** What is expected **
Render the text lines of all rows as one numbered list, omitting blank lines. Exclude the pictures from the list.
<<<<
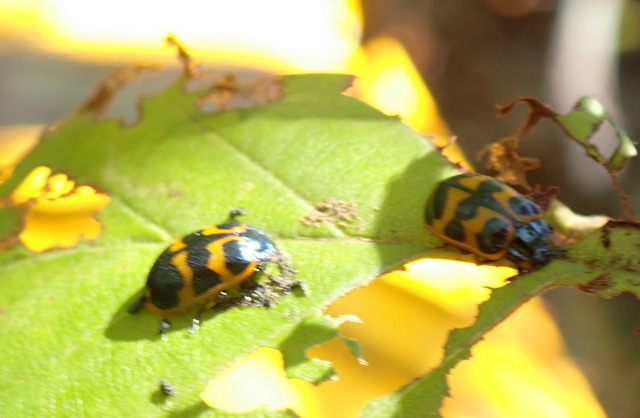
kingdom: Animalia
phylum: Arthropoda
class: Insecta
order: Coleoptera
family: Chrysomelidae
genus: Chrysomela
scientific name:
>>>>
** Output below **
1. kingdom: Animalia
2. phylum: Arthropoda
3. class: Insecta
4. order: Coleoptera
5. family: Chrysomelidae
6. genus: Chrysomela
7. scientific name:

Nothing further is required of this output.